* TASK TO CARRY OUT
Copy each line of the records that contains the word "subtitle".

[Document understanding data]
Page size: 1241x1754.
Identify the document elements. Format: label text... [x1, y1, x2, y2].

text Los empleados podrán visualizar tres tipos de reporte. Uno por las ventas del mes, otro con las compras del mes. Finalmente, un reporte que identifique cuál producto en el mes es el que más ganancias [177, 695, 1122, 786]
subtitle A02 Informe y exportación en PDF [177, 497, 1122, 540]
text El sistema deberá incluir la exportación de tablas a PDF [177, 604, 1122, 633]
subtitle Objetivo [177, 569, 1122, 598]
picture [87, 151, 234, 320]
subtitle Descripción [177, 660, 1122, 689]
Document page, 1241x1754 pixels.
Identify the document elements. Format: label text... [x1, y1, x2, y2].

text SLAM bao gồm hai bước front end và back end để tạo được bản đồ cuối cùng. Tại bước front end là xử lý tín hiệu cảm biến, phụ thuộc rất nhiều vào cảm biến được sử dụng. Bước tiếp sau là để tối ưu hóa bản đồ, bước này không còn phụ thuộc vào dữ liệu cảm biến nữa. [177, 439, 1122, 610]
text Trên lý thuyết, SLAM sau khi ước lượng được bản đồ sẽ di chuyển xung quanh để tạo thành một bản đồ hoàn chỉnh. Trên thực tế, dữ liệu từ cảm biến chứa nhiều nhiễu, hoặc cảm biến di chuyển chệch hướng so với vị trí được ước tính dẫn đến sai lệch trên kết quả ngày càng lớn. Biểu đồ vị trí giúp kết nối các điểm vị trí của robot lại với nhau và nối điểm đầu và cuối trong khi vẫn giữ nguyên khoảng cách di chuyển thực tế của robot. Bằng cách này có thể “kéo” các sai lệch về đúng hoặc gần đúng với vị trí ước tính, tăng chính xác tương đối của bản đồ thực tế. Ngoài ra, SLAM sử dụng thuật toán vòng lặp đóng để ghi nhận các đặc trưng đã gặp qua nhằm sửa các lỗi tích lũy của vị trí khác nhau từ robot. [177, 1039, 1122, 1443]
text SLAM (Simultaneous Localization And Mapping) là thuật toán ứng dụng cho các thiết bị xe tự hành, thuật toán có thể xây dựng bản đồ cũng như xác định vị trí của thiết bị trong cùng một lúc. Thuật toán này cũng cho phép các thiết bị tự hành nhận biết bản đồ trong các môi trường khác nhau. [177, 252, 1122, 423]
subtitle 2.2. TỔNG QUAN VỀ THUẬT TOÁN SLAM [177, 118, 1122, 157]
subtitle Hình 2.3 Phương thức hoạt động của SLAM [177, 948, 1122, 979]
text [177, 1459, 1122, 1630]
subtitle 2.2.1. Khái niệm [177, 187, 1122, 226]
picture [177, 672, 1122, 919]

* PROBLEM SOLUTION
subtitle A02 Informe y exportación en PDF [177, 497, 1122, 540]
subtitle Objetivo [177, 569, 1122, 598]
subtitle Descripción [177, 660, 1122, 689]
subtitle 2.2. TỔNG QUAN VỀ THUẬT TOÁN SLAM [177, 118, 1122, 157]
subtitle Hình 2.3 Phương thức hoạt động của SLAM [177, 948, 1122, 979]
subtitle 2.2.1. Khái niệm [177, 187, 1122, 226]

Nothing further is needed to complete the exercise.